Wednesday, May 9, 2012 | Categories: Episodes
Part One of The Current
It's Wednesday, May 9th.
Canada's Environment Commissioner says Ottawa still has no solid plan to reduce greenhouse gas emissions.
Currently, The government says it will respond as soon as it figures out which foreign lobbyist is paying his salary.
This is The Current.
Brain-Wasting: Neurodegenerative Diseases - Dr. Mallucci
Giovanna Mallucci thinks she's uncovered a common thread linking a range of diseases that slowly cripple brains: Alzheimer's, Parkinson's, Huntington's. Dr. Mallucci is the head researcher for a team at the University of Leicester in the United Kingdom. Earlier this week, it published its results. Dr. Mallucci believes these diseases may share a common Achilles Heel ... one you can only see at the cellular level.
So, instead of trying to stop the cells from producing the mis-shapen proteins, Dr. Mallucci and her team focused on the end problem ... figuring out a way keep cells producing the healthy proteins they require.
Now there are two important caveats. The first is that the work has been done on mice. The second is that it was done on prion diseases. Prions are a mis-shapen protein known to cause Creutzfeldt-Jakob and its animal equivalent, BSE, Mad Cow diseases. While Alzheimer's, Parkinson's and Huntington's are not known to be caused by prions, they do produce other mis-shapened proteins. And Dr. Mallucci thinks it may be possible to stop them with similar techniques.
Brain-Wasting: Neurodegenerative Diseases - Neurology Professor
Giovanna Mallucci is quick to say that we shouldn't expect a cure or even a treatment any time soon. But people who work in the field say this is a major step forward.

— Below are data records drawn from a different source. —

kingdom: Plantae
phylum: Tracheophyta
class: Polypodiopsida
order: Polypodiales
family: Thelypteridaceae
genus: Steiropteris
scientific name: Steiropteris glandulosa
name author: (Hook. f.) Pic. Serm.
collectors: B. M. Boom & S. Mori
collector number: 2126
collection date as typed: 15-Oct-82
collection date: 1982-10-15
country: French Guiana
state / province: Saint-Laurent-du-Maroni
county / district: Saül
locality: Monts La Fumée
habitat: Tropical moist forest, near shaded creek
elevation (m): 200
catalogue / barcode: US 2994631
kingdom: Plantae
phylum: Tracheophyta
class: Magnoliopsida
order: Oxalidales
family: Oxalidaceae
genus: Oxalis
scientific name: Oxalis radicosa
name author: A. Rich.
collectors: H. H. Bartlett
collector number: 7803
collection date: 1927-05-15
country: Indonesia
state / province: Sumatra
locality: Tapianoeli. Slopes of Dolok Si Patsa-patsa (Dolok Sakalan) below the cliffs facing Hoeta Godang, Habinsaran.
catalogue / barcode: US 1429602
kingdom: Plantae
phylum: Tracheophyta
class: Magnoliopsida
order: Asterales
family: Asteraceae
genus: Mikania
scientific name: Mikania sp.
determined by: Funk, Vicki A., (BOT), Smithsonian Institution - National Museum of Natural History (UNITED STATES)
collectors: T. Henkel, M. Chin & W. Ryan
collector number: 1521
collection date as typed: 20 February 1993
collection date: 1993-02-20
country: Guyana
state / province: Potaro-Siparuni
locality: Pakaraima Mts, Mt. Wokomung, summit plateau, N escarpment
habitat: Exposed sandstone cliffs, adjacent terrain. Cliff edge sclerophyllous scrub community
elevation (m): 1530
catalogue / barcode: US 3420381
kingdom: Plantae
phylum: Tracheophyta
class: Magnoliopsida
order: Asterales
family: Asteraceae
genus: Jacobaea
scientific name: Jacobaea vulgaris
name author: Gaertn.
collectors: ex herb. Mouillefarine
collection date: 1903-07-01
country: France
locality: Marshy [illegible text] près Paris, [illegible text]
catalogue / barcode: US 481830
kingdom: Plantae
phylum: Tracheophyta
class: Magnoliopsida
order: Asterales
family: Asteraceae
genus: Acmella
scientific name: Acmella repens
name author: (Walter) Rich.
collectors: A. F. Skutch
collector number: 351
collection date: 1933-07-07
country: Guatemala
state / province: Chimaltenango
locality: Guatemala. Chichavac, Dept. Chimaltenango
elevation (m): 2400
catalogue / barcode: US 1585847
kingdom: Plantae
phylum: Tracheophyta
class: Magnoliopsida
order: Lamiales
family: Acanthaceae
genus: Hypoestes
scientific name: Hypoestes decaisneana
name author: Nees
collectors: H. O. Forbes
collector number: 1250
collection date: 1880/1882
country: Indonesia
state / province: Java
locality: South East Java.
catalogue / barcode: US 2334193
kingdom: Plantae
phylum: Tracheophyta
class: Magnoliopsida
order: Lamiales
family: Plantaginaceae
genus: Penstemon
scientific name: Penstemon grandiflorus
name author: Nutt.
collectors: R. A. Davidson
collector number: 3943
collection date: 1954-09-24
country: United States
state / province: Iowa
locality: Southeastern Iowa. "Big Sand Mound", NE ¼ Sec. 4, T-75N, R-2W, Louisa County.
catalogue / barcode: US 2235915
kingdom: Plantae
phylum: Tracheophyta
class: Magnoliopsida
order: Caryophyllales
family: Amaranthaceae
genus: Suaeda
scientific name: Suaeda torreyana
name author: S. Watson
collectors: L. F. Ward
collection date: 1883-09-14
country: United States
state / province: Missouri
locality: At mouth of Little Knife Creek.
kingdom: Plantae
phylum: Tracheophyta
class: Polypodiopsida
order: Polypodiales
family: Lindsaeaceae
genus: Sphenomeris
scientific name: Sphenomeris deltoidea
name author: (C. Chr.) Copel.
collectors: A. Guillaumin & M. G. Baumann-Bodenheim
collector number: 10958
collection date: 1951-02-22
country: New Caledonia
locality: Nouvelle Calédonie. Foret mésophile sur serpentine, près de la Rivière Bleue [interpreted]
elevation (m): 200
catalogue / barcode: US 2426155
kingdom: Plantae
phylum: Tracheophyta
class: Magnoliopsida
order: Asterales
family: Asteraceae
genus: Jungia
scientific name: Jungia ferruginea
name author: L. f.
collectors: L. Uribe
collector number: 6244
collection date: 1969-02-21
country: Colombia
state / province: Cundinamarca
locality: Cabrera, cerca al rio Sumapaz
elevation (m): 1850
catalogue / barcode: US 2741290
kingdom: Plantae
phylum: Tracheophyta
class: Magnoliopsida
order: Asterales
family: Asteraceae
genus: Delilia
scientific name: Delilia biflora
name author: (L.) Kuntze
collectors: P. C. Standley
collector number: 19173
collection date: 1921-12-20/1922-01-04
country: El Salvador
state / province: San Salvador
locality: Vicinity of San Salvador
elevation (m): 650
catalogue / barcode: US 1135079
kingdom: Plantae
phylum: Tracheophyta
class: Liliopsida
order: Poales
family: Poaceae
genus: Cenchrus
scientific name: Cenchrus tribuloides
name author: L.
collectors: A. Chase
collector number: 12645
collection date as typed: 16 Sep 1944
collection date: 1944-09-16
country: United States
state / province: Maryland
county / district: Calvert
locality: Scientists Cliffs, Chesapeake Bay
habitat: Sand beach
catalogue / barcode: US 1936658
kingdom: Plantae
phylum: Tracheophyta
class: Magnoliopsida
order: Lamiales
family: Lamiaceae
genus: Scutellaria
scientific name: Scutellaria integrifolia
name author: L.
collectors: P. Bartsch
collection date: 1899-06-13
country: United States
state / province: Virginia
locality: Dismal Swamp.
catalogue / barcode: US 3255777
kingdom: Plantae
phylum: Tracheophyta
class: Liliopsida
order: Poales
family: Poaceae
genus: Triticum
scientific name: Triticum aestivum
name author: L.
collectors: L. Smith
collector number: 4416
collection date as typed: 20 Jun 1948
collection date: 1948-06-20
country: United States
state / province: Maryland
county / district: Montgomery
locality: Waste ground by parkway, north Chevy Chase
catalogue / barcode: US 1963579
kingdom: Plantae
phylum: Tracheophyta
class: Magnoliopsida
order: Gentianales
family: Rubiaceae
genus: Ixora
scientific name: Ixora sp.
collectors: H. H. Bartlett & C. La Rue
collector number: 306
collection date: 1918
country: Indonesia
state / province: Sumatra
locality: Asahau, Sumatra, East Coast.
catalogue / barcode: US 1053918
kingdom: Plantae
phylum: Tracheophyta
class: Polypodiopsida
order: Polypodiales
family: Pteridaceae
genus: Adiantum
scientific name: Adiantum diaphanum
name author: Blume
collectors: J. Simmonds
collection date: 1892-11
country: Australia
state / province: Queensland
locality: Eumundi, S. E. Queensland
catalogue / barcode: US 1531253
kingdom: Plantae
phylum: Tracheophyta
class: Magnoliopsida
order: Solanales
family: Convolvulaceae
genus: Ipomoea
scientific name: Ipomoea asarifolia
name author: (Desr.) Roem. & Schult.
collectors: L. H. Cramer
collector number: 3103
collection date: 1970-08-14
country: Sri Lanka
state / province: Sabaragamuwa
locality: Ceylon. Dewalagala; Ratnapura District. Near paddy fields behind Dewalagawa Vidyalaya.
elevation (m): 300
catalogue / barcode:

Neil Cashman is a professor of neurology at UBC. He's at the International Prion Conference in Amsterdam.
Brain-Wasting: Neurodegenerative Diseases - Science Journalist
Prions aren't a fungus or a parasite, they're not bacteria or even a virus. It seemed unbelievable that something could infect and destroy brain tissue if it didn't carry genetic material -- the famous DNA and RNA. But these simple proteins can do it and scientists have spent half a century trying to understand how.
Jay Ingram is one of Canada's best known science journalists and former host of CBC's Quirks and Quarks. He has traced those efforts in his new book, Fatal Flaws: How a Misfolded Protein Baffled Scientists and Changed the Way We Look at the Brain. It will be on Canadian bookshelves later this month. Jay Ingram was in Chapel Hill, North Carolina.
This segment was produced by The Current's Howard Goldenthal, Alex Boyd and Ottawa Network Producer, Neil Morrison.